また周辺には巨石がたくさんあります。これらの巨石は常識的に考えると、下の川から運び込まれたものではなく、築城時から、いや、その前からこの地にあったものなのでしょう。
そして本丸から少し出てみると…うん?何やら手すりが付いた巨石があります。登ってみると…
遠いところに街並みが見えますね!当時はどんな景色だったのでしょうか?
ちなみにこの巨石には四角い穴がありました。案内看板によると、この小さな穴はいつなんのために開けられたかは不明との事。もしかすると、この巨石に物見台みたいなものがあり、そこから足軽が警護のために周辺を見渡していたのかもしれませんね。

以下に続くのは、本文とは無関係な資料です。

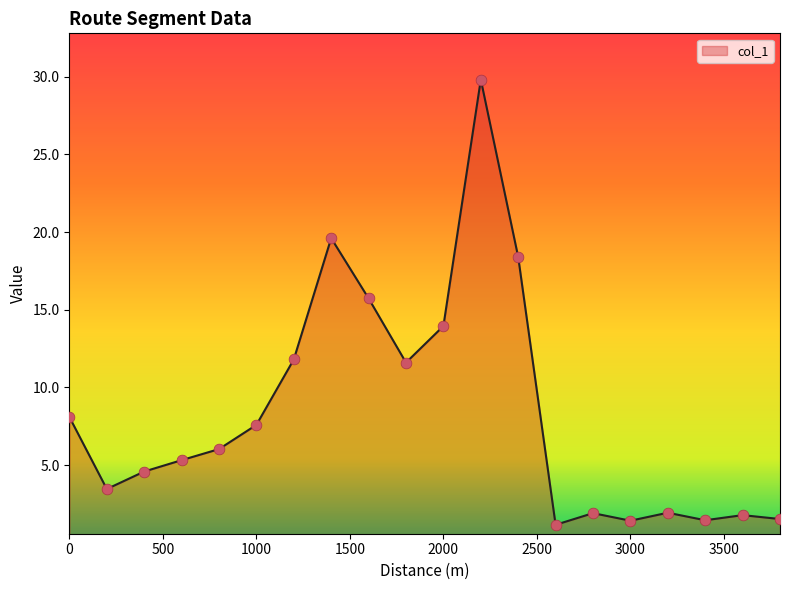

What is the greatest value displayed?

29.8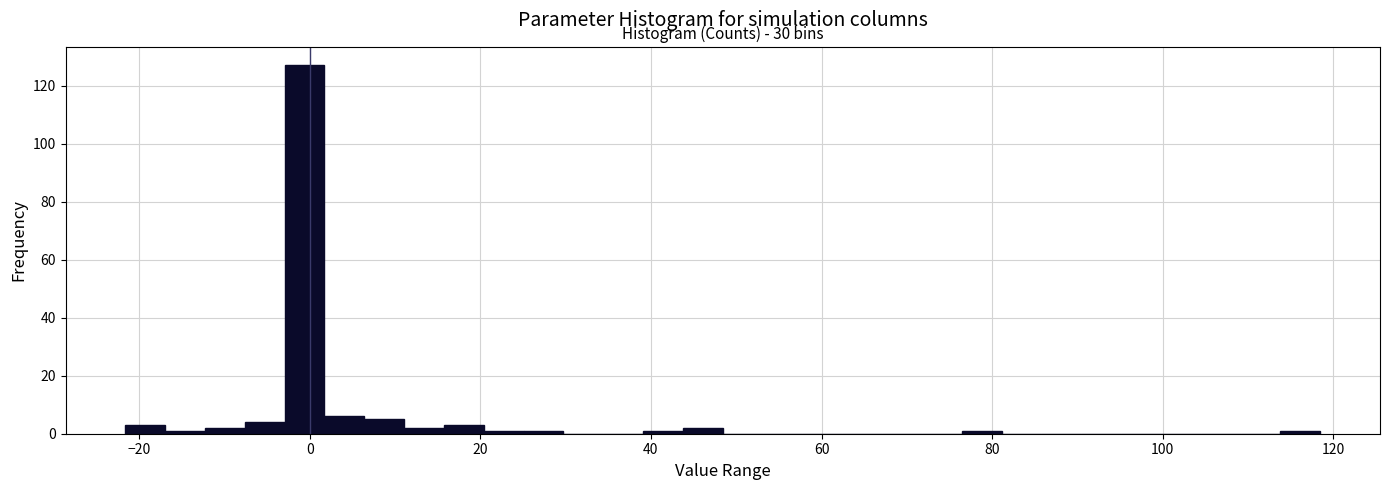

Read against the x-axis, roughly where is the centre of the tallest bar?

0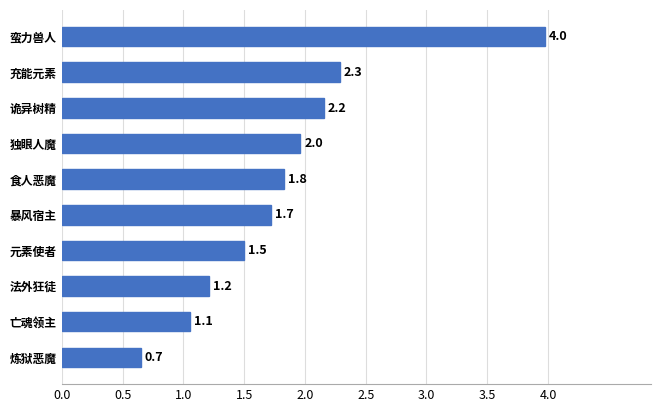

At which label is the value closest to 2?

独眼人魔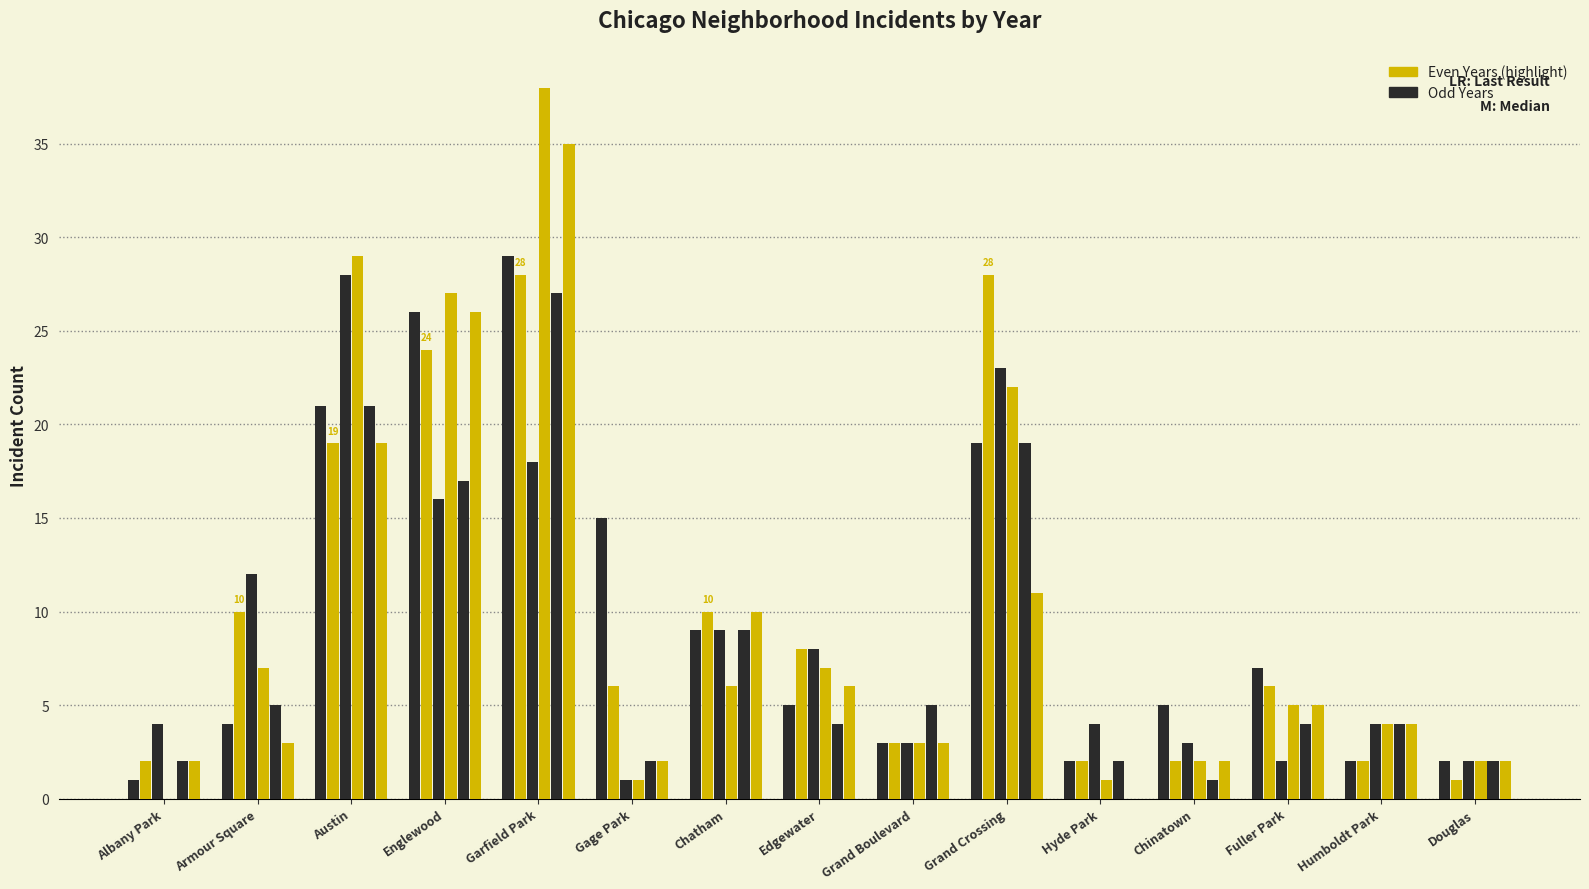

The 2019 series shows 6 at Chatham. True or false?

True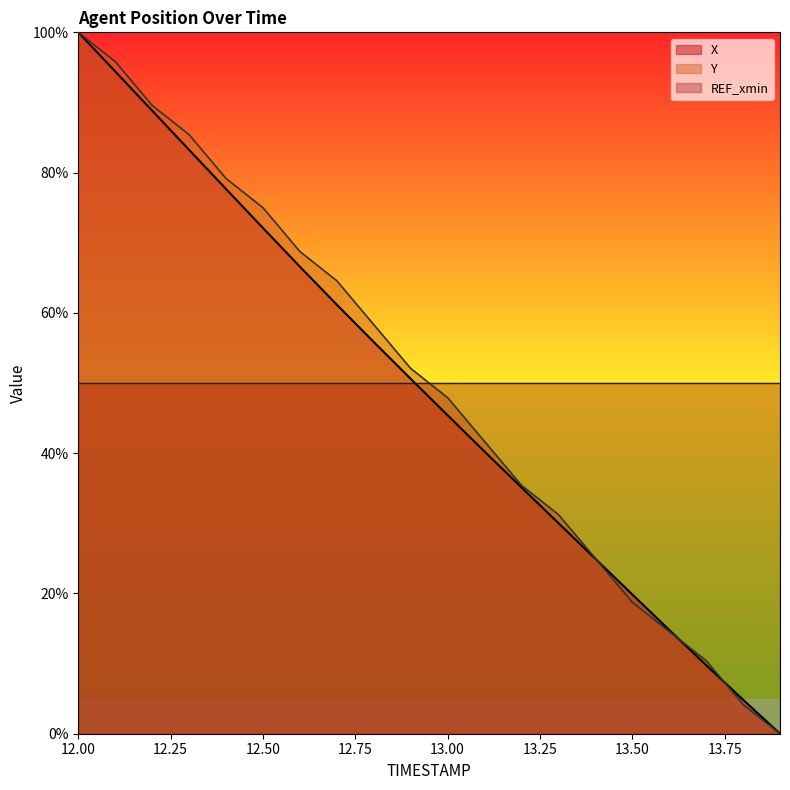

Reading right to left, what are all the values shown in this chart?

X: 0.0	4.8	9.8	14.8	19.9	24.9	30.0	35.1	40.2	45.4	50.6	55.8	61.2	66.6	72.1	77.7	83.2	88.8	94.4	100.0
Y: 0.0	4.2	10.4	14.6	18.7	25.0	31.2	35.4	41.7	47.9	52.1	58.3	64.6	68.7	75.0	79.2	85.4	89.6	95.8	100.0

あと少し下ったところに城主の居館跡といわれる策平地がありました。戦国時代、城主は城、つまり本丸で日常生活を送っていたみたいに思えますが、実はそんなことはなく、山城は有事の際に籠る場所で、通常はふもとの館で生活していました。織田信長は安土城天守で生活していたを言われますが、それは例外で、大給城主も城のふもとの館で生活していたんですね。
所要時間と私の感想
まず大給城の所要時間ですが、ジックリ周って、写真を撮りまくって、約1時間~1時間30分くらいだと思います。それなりに見るポイントは多いのですが、大給城自体コンパクトで見る部分も固まっていますので、所要時間はこのくらいですね。
また私の大給城の感想ですが、巨石や虎口、そして堀切や土塁など遺構が色濃く残っており、これらの遺構が天正三年(1575)年頃、もしくはそれ以前の遺構と考えると、非常に貴重なものだと思います。国指定史跡になっているのも分かりますよね。
あと大給城を訪れる時は、近くにある松平郷(まつだいらごう)をセットにする事をオススメします。松平郷とは、徳川氏の前身である、松平氏発祥の地です。車だと10分くらいの距離です。また大給城は隠れた紅葉のスポットで、11月中旬~下旬に訪れると紅葉も楽しむことができます。